# Equivalence relations X x X

• Oct 16th 2011, 07:42 AM
mathproblems
Equivalence relations X x X
Let X ={1,2, ...,10} Define a relation R on X x X by (a,b) R (c,d) if a+d=b+c
How can I show that R is an equivalence relation on X x X?
Thank you!
• Oct 16th 2011, 07:44 AM
Siron
Re: Equivalence relations X x X
What's the definition of an equivalence relation R on X? (or even better: for which conditions is a relation an equivalence relation?)
• Oct 16th 2011, 07:55 AM
mathproblems
Re: Equivalence relations X x X
A relation that is reflexive, symmetric, and transitive on a set is called an equivalence relation.
• Oct 16th 2011, 08:38 AM
Siron
Re: Equivalence relations X x X
Quote:

Originally Posted by mathproblems
A relation that is reflexive, symmetric, and transitive on a set is called an equivalence relation.

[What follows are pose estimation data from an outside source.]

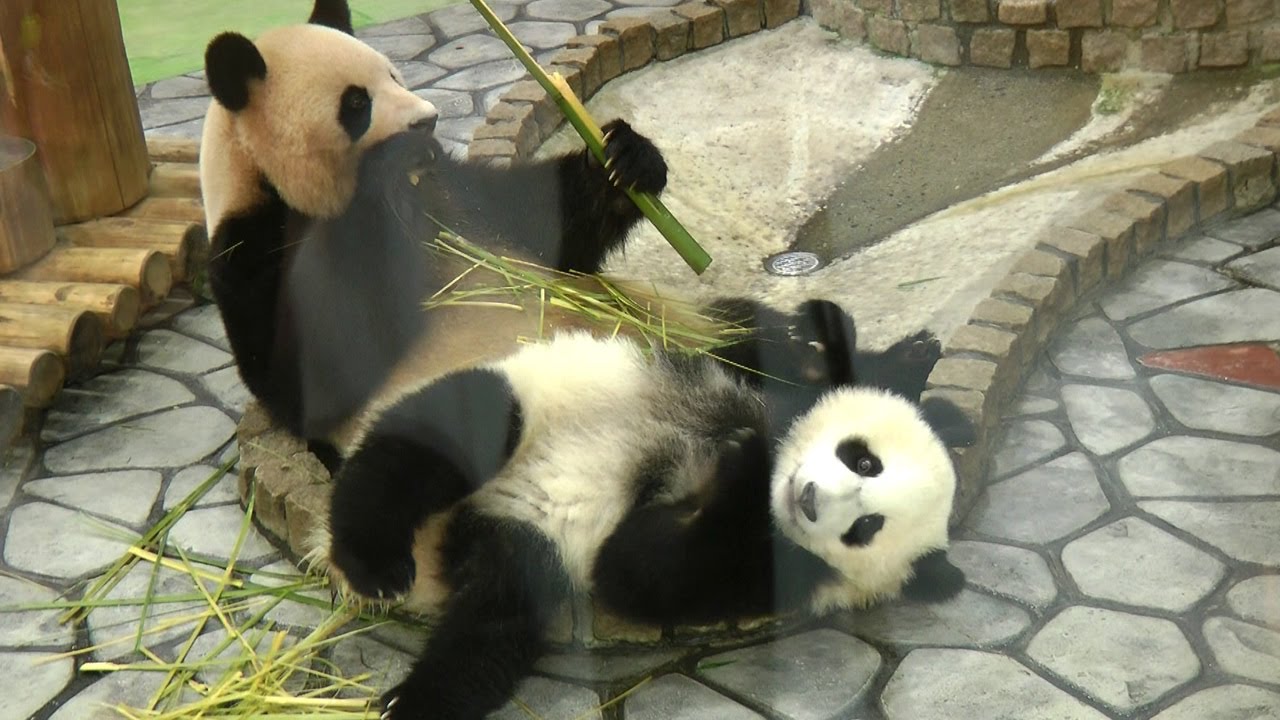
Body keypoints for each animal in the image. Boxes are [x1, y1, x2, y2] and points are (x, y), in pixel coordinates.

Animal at [199, 0, 670, 459]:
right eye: (356, 103)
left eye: (393, 74)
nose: (427, 120)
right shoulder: (249, 252)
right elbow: (317, 372)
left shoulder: (453, 190)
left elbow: (548, 229)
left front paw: (625, 160)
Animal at [309, 304, 975, 720]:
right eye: (864, 461)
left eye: (866, 528)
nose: (807, 498)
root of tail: (443, 538)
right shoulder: (745, 383)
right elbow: (772, 359)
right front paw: (906, 356)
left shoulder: (774, 573)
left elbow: (638, 569)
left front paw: (742, 469)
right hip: (522, 404)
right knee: (435, 440)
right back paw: (370, 561)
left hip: (526, 549)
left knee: (494, 624)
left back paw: (415, 699)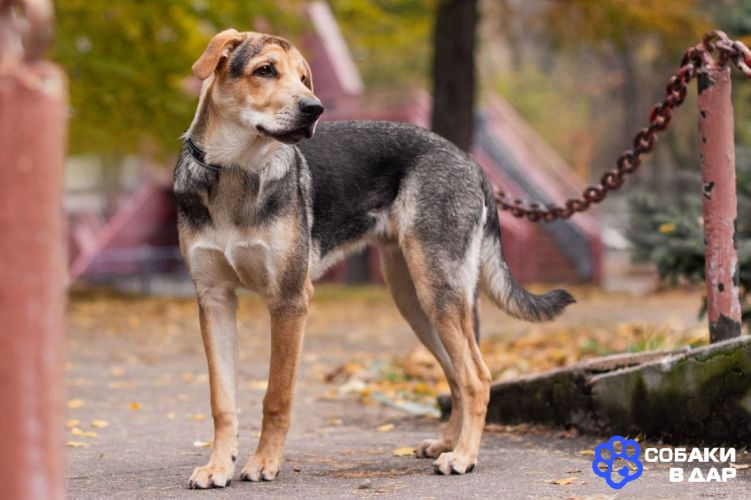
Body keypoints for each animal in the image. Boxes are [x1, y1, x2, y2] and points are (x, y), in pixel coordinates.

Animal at [174, 29, 575, 489]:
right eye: (265, 70)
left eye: (304, 78)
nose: (315, 109)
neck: (233, 171)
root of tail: (471, 163)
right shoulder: (215, 300)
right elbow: (222, 400)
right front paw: (218, 465)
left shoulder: (290, 300)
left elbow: (277, 395)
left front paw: (264, 462)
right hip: (416, 301)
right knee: (457, 374)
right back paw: (446, 443)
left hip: (437, 292)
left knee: (478, 377)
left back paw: (462, 457)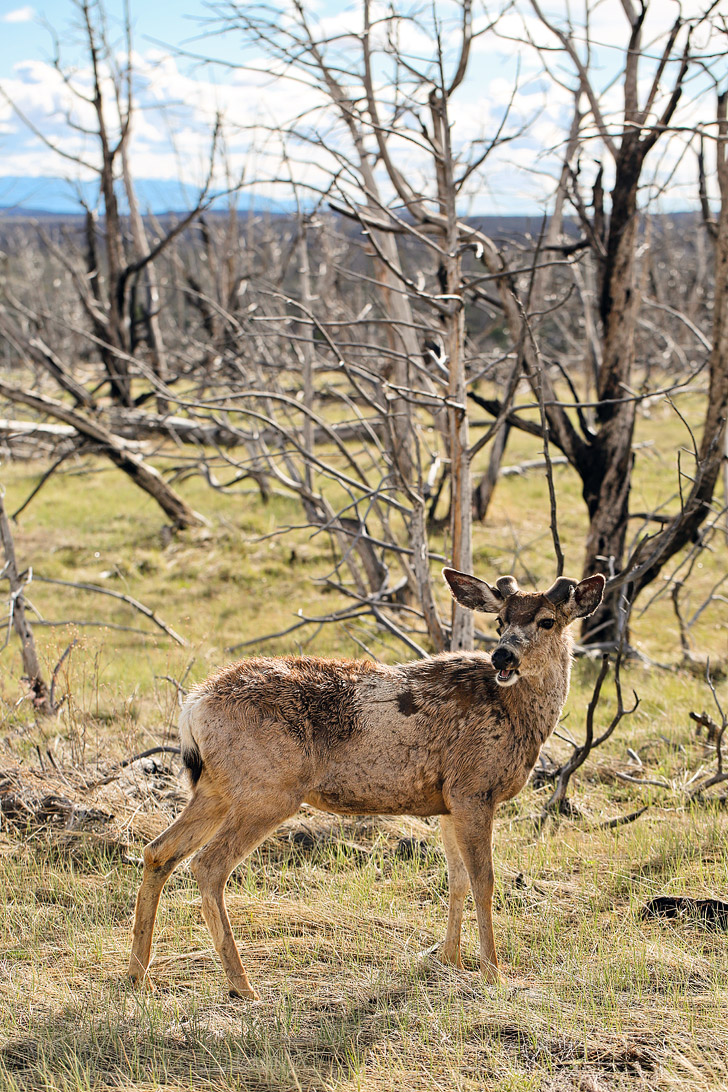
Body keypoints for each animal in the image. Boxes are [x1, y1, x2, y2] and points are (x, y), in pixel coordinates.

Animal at [129, 567, 602, 1000]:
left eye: (548, 621)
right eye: (501, 620)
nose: (502, 657)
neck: (516, 715)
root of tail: (193, 706)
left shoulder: (448, 800)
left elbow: (457, 880)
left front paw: (450, 959)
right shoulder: (474, 788)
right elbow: (483, 881)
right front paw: (494, 974)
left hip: (216, 789)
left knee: (158, 852)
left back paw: (138, 974)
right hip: (268, 790)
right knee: (208, 865)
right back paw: (242, 984)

Indeed! So use them to prove that R is an equivalence relation on X.
• Oct 16th 2011, 08:54 AM
mathproblems
Re: Equivalence relations X x X
I am not sure how to start, and how to use a+d=b+c
Do I plug numbers between 1 to 10 in there?

Let (a,b) R (c,d) be symmetric
therefore R { (a,b) , (c,d) ,(b,a), (d,c)}

Let (a,b) R (c,d) be reflexive
therefore R {(a,b), (c,d)}

Let (a,b) R (c,d) be transitive
therefore R {(a,b) (b,c) (c,d)}

So the Equivalence relation of (a,b) R (c,d) will be {(a,b) , (c,d) ,(b,a), (d,c) (b,c)}

where shall I use a+d= b+c?
Thank you.
• Oct 16th 2011, 09:20 AM
Plato
Re: Equivalence relations X x X
Quote:

Originally Posted by mathproblems
I am not sure how to start, and how to use a+d=b+c
Do I plug numbers between 1 to 10 in there?
Let (a,b) R (c,d) be symmetric
therefore R { (a,b) , (c,d) ,(b,a), (d,c)}
Let (a,b) R (c,d) be reflexive
therefore R {(a,b), (c,d)}
Let (a,b) R (c,d) be transitive
therefore R {(a,b) (b,c) (c,d)}
So the Equivalence relation of (a,b) R (c,d) will be {(a,b) , (c,d) ,(b,a), (d,c) (b,c)}
where shall I use a+d= b+c?

Once again, that sort of example has absolutely nothing to do with proof.
Do you understand what constitutes a proof?

I will get you started.
We know that $\displaystyle a+b=b+a$ therefore $\displaystyle (a,b)\mathbf{R}(a,b)$.
Therefore, $\displaystyle \mathbf{R}$ is reflexive.
• Oct 16th 2011, 09:49 AM
mathproblems
Re: Equivalence relations X x X
could you give me a hint on the numbers, how do I use them a+d=b+c? Thank you.
• Oct 16th 2011, 10:11 AM
Plato
Re: Equivalence relations X x X
Quote:

Originally Posted by mathproblems
could you give me a hint on the numbers, how do I use them a+d=b+c? Thank you.

Numbers have nothing to do with proof.
Did you understand the proof the $\displaystyle \mathbf{R}$ is reflexive?

Now suppose $\displaystyle (a,b)\mathbf{R}(c,d)$.
To prove symmetry we must show that $\displaystyle (c,d)\mathbf{R}(a,b)$.

We know that $\displaystyle (a,b)\mathbf{R}(c,d)$ means that $\displaystyle a+d=b+c$.
But we can rearrange that to get $\displaystyle c+b=d+a$.
That means $\displaystyle (c,d)\mathbf{R}(a,b)$.
Thus it is symmetric.
• Oct 16th 2011, 10:53 AM
mathproblems
Re: Equivalence relations X x X
thank you. i understood.